··· Material provided ···

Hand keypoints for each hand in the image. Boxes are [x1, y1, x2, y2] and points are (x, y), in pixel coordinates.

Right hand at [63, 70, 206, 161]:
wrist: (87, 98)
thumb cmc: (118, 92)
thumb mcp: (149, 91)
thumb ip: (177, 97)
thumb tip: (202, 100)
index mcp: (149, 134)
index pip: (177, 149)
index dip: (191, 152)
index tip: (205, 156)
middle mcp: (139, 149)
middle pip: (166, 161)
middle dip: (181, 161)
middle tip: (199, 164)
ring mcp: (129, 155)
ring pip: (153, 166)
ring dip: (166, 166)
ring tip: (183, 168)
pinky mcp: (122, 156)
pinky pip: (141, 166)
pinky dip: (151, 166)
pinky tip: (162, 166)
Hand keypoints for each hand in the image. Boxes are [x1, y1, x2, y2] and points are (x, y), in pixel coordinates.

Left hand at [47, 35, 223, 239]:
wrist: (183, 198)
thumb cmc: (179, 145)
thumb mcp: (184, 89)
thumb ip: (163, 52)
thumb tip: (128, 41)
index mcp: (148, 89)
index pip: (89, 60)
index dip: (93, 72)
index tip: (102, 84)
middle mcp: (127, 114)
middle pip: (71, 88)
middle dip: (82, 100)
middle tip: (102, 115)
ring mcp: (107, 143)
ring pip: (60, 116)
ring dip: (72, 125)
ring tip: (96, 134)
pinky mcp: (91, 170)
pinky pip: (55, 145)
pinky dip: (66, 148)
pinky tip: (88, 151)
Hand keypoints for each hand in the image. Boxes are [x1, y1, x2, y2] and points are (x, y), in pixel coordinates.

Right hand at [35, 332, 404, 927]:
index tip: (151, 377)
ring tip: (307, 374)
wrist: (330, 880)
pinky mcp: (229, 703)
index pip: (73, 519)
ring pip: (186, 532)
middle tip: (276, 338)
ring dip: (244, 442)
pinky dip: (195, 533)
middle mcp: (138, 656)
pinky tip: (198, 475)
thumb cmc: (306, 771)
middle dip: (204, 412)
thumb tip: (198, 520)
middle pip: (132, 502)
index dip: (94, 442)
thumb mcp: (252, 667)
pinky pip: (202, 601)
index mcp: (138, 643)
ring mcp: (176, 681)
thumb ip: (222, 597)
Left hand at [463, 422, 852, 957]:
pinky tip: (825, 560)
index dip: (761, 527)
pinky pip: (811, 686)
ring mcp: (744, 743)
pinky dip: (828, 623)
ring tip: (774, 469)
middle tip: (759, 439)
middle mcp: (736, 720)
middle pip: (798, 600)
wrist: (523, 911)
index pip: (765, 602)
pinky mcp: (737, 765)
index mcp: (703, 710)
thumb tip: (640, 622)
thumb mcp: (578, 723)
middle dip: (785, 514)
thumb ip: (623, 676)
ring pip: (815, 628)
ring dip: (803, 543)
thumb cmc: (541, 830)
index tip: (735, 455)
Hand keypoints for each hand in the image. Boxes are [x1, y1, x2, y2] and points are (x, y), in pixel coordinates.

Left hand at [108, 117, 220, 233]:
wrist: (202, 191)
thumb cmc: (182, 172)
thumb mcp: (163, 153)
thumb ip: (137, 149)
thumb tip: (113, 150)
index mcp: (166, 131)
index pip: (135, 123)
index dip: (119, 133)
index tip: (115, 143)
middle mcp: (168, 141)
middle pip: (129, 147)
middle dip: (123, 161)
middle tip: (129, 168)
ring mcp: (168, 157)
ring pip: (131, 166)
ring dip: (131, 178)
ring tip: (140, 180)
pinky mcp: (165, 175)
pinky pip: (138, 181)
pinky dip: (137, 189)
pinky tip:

···

- _Problem to solve_
All lines above from the one containing "pinky tip: (162, 166)" to the one containing "pinky pip: (811, 686)" must be repeated exactly, both lines included, and no others.

- _Result of the exercise_
pinky tip: (162, 166)
Hand keypoints for each hand in the image. Boxes are [x1, y1, x2, y2] and points are (x, y), in pixel coordinates.

Left hand at [47, 35, 223, 239]:
wrist: (183, 198)
thumb cmc: (179, 145)
thumb mcp: (184, 89)
thumb ip: (163, 52)
thumb tip: (128, 41)
index mcp: (148, 89)
index pip: (89, 60)
index dip: (93, 72)
index tip: (102, 84)
middle mcp: (127, 114)
middle pip: (71, 88)
middle dip: (82, 100)
middle tip: (102, 115)
ring mcp: (107, 143)
ring pip: (60, 116)
ring dip: (72, 125)
ring tip: (96, 134)
pinky mcp: (91, 170)
pinky pip: (55, 145)
pinky dip: (66, 148)
pinky tip: (88, 151)
Hand keypoints for each hand in the image. Boxes are [x1, y1, x2, y2] and points are (x, y), in pixel coordinates.

Right hand at [35, 332, 404, 927]:
index tip: (151, 377)
ring tip: (307, 374)
wrist: (330, 880)
pinky mcp: (229, 703)
index pip: (73, 519)
ring pip: (186, 532)
middle tip: (276, 338)
ring dip: (244, 442)
pinky dip: (195, 533)
middle mcp: (138, 656)
pinky tip: (198, 475)
thumb cmc: (306, 771)
middle dip: (204, 412)
thumb tip: (198, 520)
middle pip: (132, 502)
index dip: (94, 442)
thumb mcp: (252, 667)
pinky pip: (202, 601)
index mcp: (138, 643)
ring mcp: (176, 681)
thumb ip: (222, 597)
Left hand at [463, 422, 852, 957]:
pinky tip: (825, 560)
index dip: (761, 527)
pinky pip: (811, 686)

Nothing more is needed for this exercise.